24. Kekecewaan

645 33 3
                                    

Lintang merasa tidurnya sangat nyenyak, tubuhnya juga merasa hangat. Sayup-sayup perempuan itu terbangun dari tidurnya. Yang pertama Lintang lihat adalah langit-langit kamar yang tampak mewah dengan lampu yang terang. Lintang terkesiap, perempuan itu segera teduduk bangun.

"Akhhh," ringis Lintang saat merasakan kepalanya berdenyut nyeri.

Lintang menatap pakaiannya yang masih sama, pakaiannya pun juga setengah kering. Lintang celingak-celinguk melihat interior kamar yang sangat mewah. Ia tahu kalau ini bukan kamar di rumah suaminya maupun di rumah mertuanya. Interior kamar ini sangatlah mewah dengan bau yang sangat maskulin.

"Lintang, sudah bangun?" tanya seseorang sembari mengetuk pintu.

"Hah, siapa?" tanya Lintang yang mulai panik.

"Aku masuk, ya!" ijin pria itu.

"I ... iya," jawab Lintang dengan kikuk. Lintang tidak paham ia sedang ada di mana. Pasalnya ia berada di tempat orang asing dan orang yang sepertinya pemilik rumah malah ijin mau masuk.

Pintu kamar terbuka, mata Lintang membulat sempurna dengan bibir yang menganga lebar saat melihat seorang pria tinggi memasuki kamarnya. Pria itu tengah memakai kaos casual pendek dan celana panjang. Rambut basah pria itu membuat air liur Lintang ingin menetes, apalagi ada handuk putih yang melingkar di pundak pria itu.

"Sekarang aku benar-benar melihat dewa di film fantasi," jerit batin Lintang.

Selama ini Lintang tidak pernah melihat pria yang sangat tampan seperti orang asing itu. Bahkan Davit yang digadang-gadang sebagai duren ganteng di kampusnya pun sama sekali tidak ada apa-apanya daripada pria asing itu.

"Lintang, apa kamu baik-baik saja?" tanya pria itu.

"Ka ... kamu siapa?" tanya Lintang balik.

"Kamu tidak ingat aku?" tanya pria itu mengambil kursi yang tidak jauh dari ranjang. Pria tampan itu mendekatkan kursinya ke ranjang yang sedang diduduki Lintang.

"Ti ... tidak. Apa sebelumnya kita pernah bertemu?" tanya Lintang.

"Baiklah kita kenalan lagi. Aku Aidan Putra Pratama, anak Pak Pratama, teman baik ayah kamu. Maafkan aku yang baru menemukanmu. Selama ini aku mencari kamu dan tidak membuahkan hasil. Kita pernah bertemu saat kamu masih SMA, apa kamu ingat?" oceh Aidan sembari mengusung senyum.
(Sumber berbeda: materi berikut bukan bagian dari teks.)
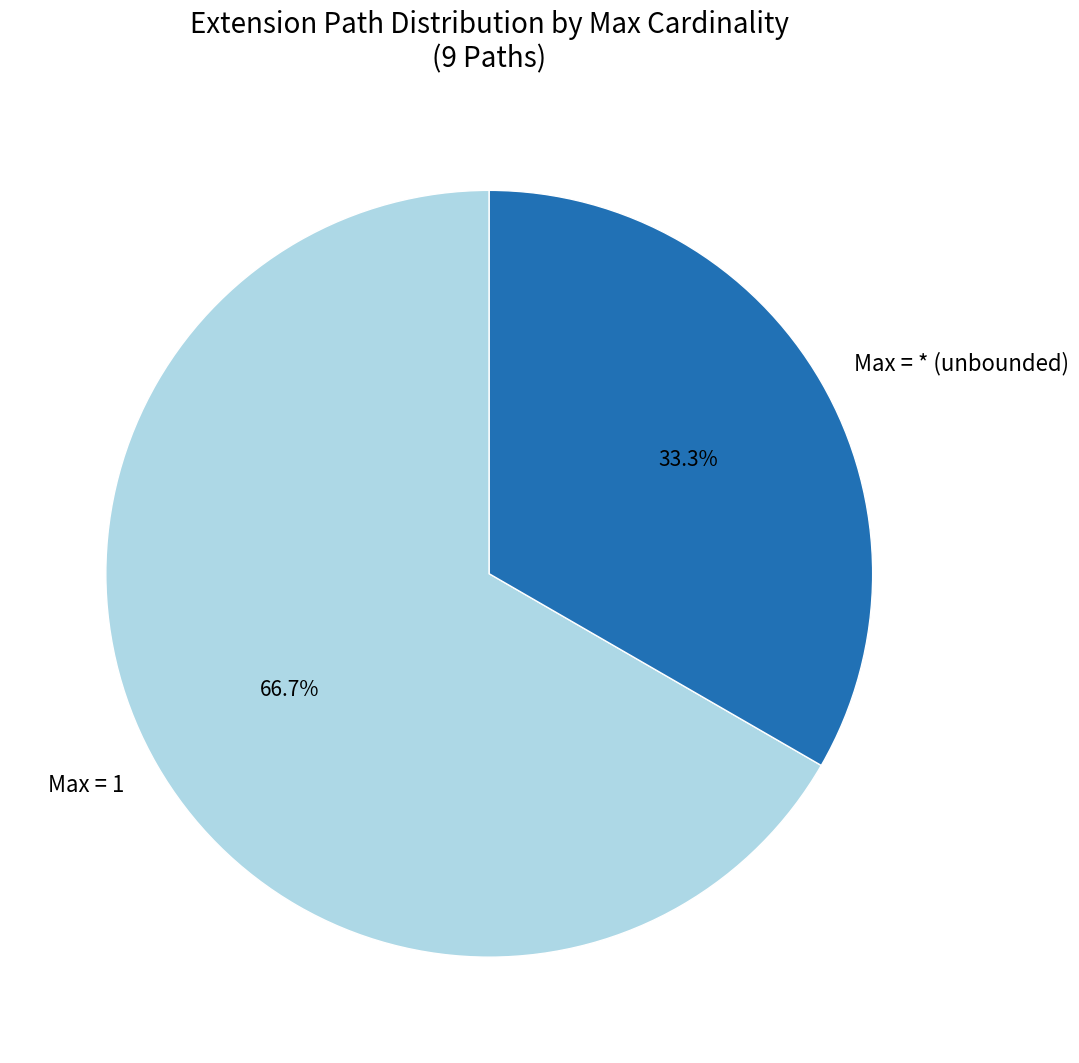

To the nearest percent, what is the difference between the largest and smallest slice percentages?

33%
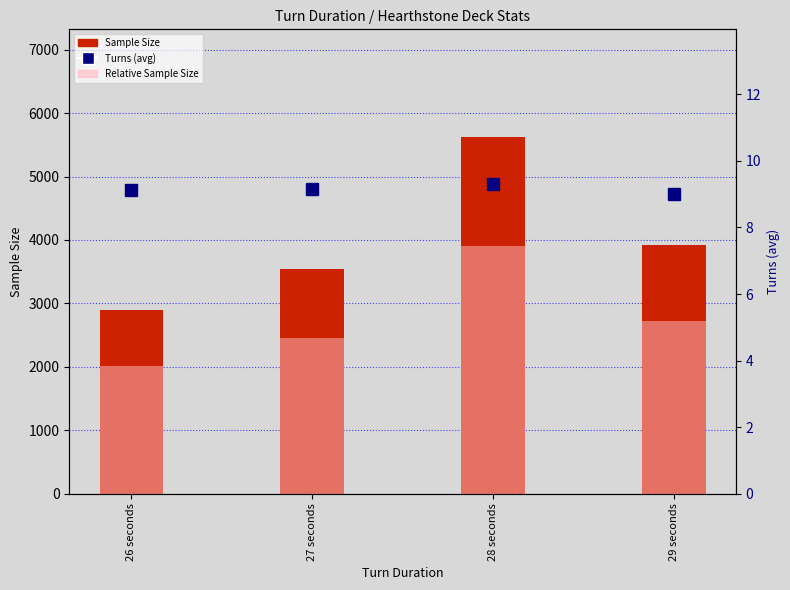

True or false: Sample Size has a value of 940.1 at 29 seconds.

False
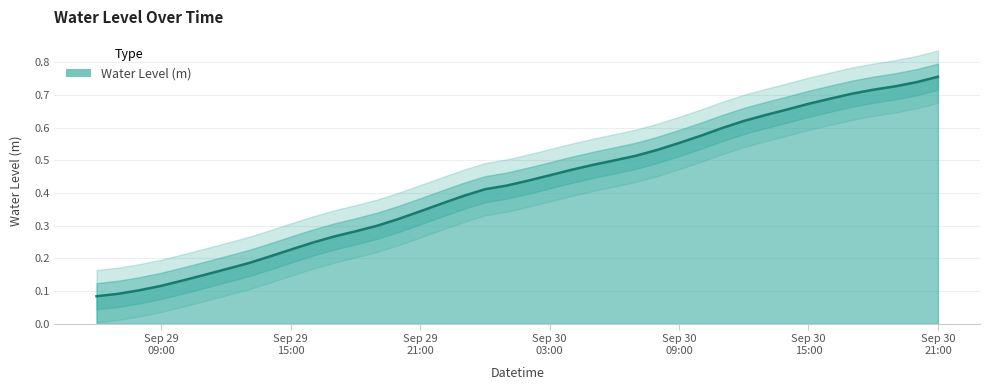

Reading left to right, what are all the values shown in this chart?

0.1	0.1	0.1	0.1	0.1	0.1	0.2	0.2	0.2	0.2	0.2	0.3	0.3	0.3	0.3	0.3	0.4	0.4	0.4	0.4	0.4	0.5	0.5	0.5	0.5	0.5	0.5	0.6	0.6	0.6	0.6	0.6	0.7	0.7	0.7	0.7	0.7	0.7	0.7	0.8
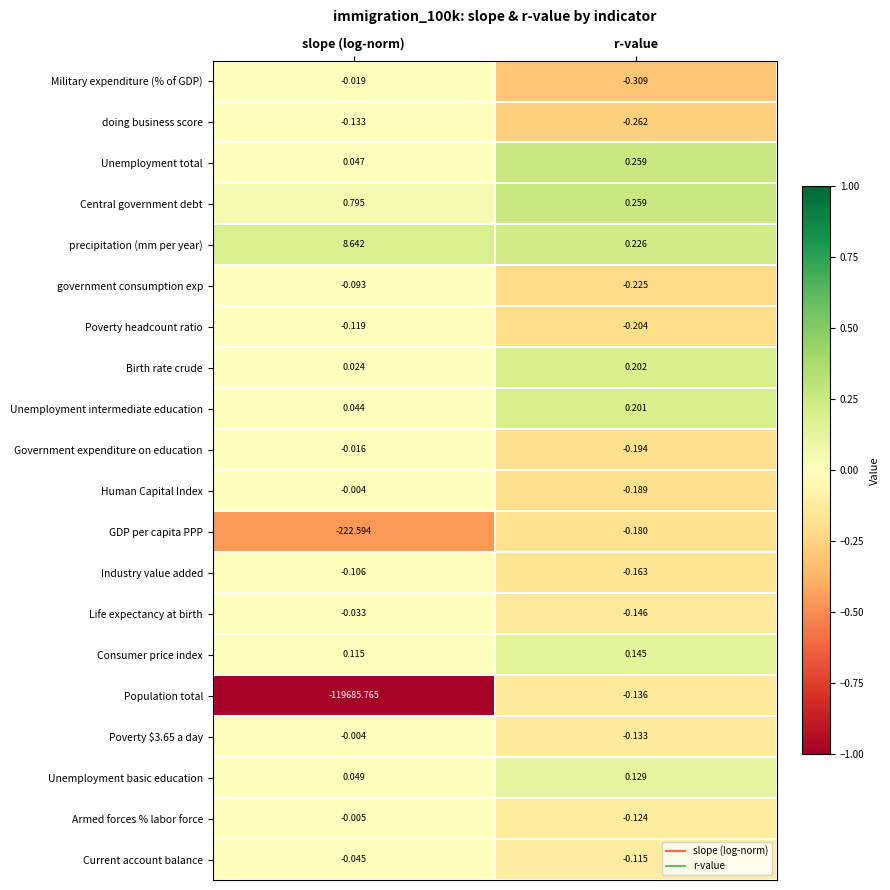

Which category has the highest value in the Unemployment intermediate education series?

r-value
Lintang menatap lekat wajah pria itu, ingatan Lintang mundur pada beberapa tahun silam saat teman ayahnya sering datang dan terkadang datang bersama anaknya.

"Kak Aidan yang dulu sering datang ke rumah?" tanya Lintang.

"Iya," jawab Aidan.

Lintang mengangguk-anggukkan kepalanya. Ia ingat kalau ayahnya punya teman baik bernama Pak Pratama yang sangat kaya. Namun sudah lama Lintang tidak melihat Pak Pratama, dan kini Aidan yang dulu sedikit hitam sekarang menjadi pria yang sangat tampan. Postur tubuh yang tinggi, tegap, dan jakunnya yang membuat Lintang salah fokus.

"Bagaimana bisa aku ada di sini?" tanya Lintang. Pasalnya seingat Lintang ia tengah tertidur di halte Bus.

"Aku gak sengaja menemukan kamu. Awalnya aku hanya jalan-jalan, tapi saat di halte bus aku melihat dua orang pria yang sedang berdiri di hadapan perempuan. Aku kira mereka jahat dan menghampirinya, tapi ternyata aku malah bertemu kamu," jelas Aidan.

"Kenapa Kak Aidan bawa aku ke sini?" tanya Lintang.

"Dulu saat ayah dan ibu kamu meninggal, kami sekeluarga masih di luar negeri dan tidak tahu kabar itu. Setelah bertahun-tahun kami baru tahu dan mamaku memaksaku mencari kamu. Tidak kusangka sekarang kita bertemu. Kamu juga sudah besar," jelas Aidan lagi.